Audio Device Manufacturer Amps up Production by 100%

February 20, 2020 | 5 min read

Stevan Dobrasevic, Director of Product Marketing, Bright Machines

As speakers have evolved from music players to multi-faceted smart devices, including the voice user interfaces of a growing legion of digital assistants, their presence at home and work has grown. Audio devices of all shapes and sizes, built by a variety of manufacturers, are everywhere.

A recent report from Mordor Intelligence values the Bluetooth speaker market alone at $6.49 billion in 2019 and projects it to reach $48.52 billion by 2025, growing at a whopping 40% CAGR. That’s a lot of customer orders for a growing array of audio devices!

That’s also a lot of soldering.

Soldering is one of the common steps in the manufacture of most audio devices. Not surprisingly this skill, specifically soldering and trimming tinsel wire during speaker assembly, has typically been done by hand.

Yet dependence on manual labor in assembly of speakers, woofers, subwoofers, and tweeters brings with it safety and quality concerns. It also doesn’t scale well. In the 2020s, with labor costs projected to rise, having to hire more employees to increase throughput isn’t the math most manufacturers want to bank on.

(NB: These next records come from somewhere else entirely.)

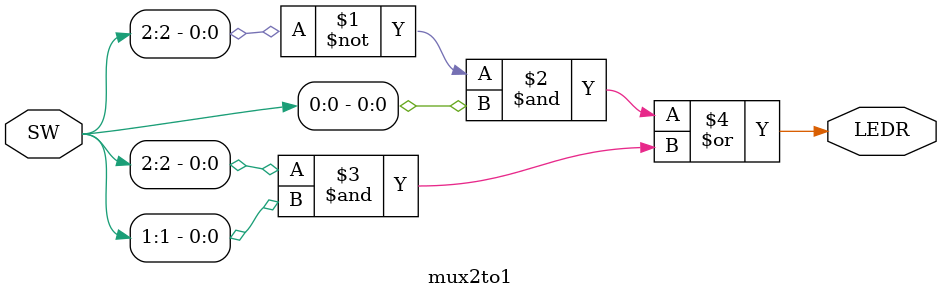
<source format=v>
module mux2to1 (SW, LEDR);
	input [2:0]SW;
	output [0:0]LEDR;
		assign	LEDR[0] = (~SW[2]&SW[0])|(SW[2]&SW[1]);
	endmodule
	
</source>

For these reasons, some manufacturers made an early turn to automating their assembly.  But first-generation automation offerings proved to be expensive, inflexible, and could take a year or longer to implement. These solutions didn’t anticipate, or accommodate, the proliferation of device types and product SKUs that has typified this audio device revolution.

In other words, manual labor remains the primary means of assembly on these factory floors.

A New Equation for Increasing Throughput: Intelligent Automation

A new wave of automation is changing that. Today’s manufacturing automation solutions combine flexible hardware and intelligent software, meaning one robotic cell can handle multiple SKUs at the touch of a button, changing from one product “recipe,” or set of instructions, to another in a matter of seconds.

An audio device manufacturer with 20 product SKUs is finding that versatility particularly appealing and useful. Until last year, the company had relied on four employees to perform all the prepping, soldering, and trimming for its woofer assemblies. The group regularly produced 500 woofer assemblies per hour, 4,000 per 8-hour shift, and 1 million per year – all manually.

Sensing an opportunity for improvement, the company successfully transitioned to a soldering and trimming process augmented by intelligent automation. Deploying a Bright Machines Microfactory, the manufacturer found it could produce the same number of woofers with half the labor. Not only did this save money, but it increased safety – the soldering and trimming was now performed in a safe cell by a robotic arm. It also increased quality: the robotic arm, coupled with machine vision, dramatically lowered woofer assembly defects.

The efficiency of the automated solution has put the manufacturer in an excellent position to increase capacity and reduce cost. While a single robotic cell, fed by two employees, produced the same number of units per 8-hour shift as the manual output of four employees, adding a second cell – and with it a second two-person team – provides a path to producing 8,000 units per shift. A 100% increase.

The microfactory also provides a low-cost option for high throughput. Historically, the manufacturer could meet demand by adding shifts. The same is true using the microfactory, but with better results. With four employees over 1, 2, or 3 shifts, the cost of soldering and trimming tinsel wires during woofer assembly is constant at $0.16 per woofer. But because only one robotic cell is needed over the same 3 shifts, compared to a total of 12 human operators (4 per shift), the cost per woofer assembly fell to $0.09, a 44% reduction over the manual process.

Learning New Tricks

While the use of microfactories in audio device manufacturing empowers businesses to cut cost, increase throughput, or toggle between the two based on business conditions, it also provides the flexibility to tackle new assembly tasks.

For example, manually placing and securing die-cut gaskets in Bluetooth speakers is an established norm. But advances in robotics have opened up new possibilities. Today, a specially-fitted robotic arm can dispense form-in-place gaskets, a process too precise for human hands, removing cost from the making of Bluetooth speakers.

One manufacturer is test-driving this automated process. The company has implemented a microfactory consisting of two robotic cells, each performing three steps in parallel:

  1. Load/unload parts
  2. Apply form-in-place gasket
  3. Cure gasket with infrared lamp

With only one human operator managing the microfactory, the new approach to gasket assembly is driving savings on two fronts: reduced labor, in the form of fewer operators, and reduced material costs, in the form of their precision application. To date, the automated solution is yielding 1.5 million units per year at a price of $0.07 per unit.

An Automation Foundation: Meet Your New Workforce

In both examples, audio device manufacturers are enjoying performance gains and cost reductions that position them to capitalize on growing demand and nimbly respond to changes in product specifications. What they are also gaining is an automation foundation that can be endlessly re-configured, maximizing machine longevity, utility, and ROI over the long haul, and that can communicate with MES and order management systems to guide production in real time.

Leveraging these advantages, audio-device manufacturers can now deploy manufacturing solutions as smart as the speakers they are producing.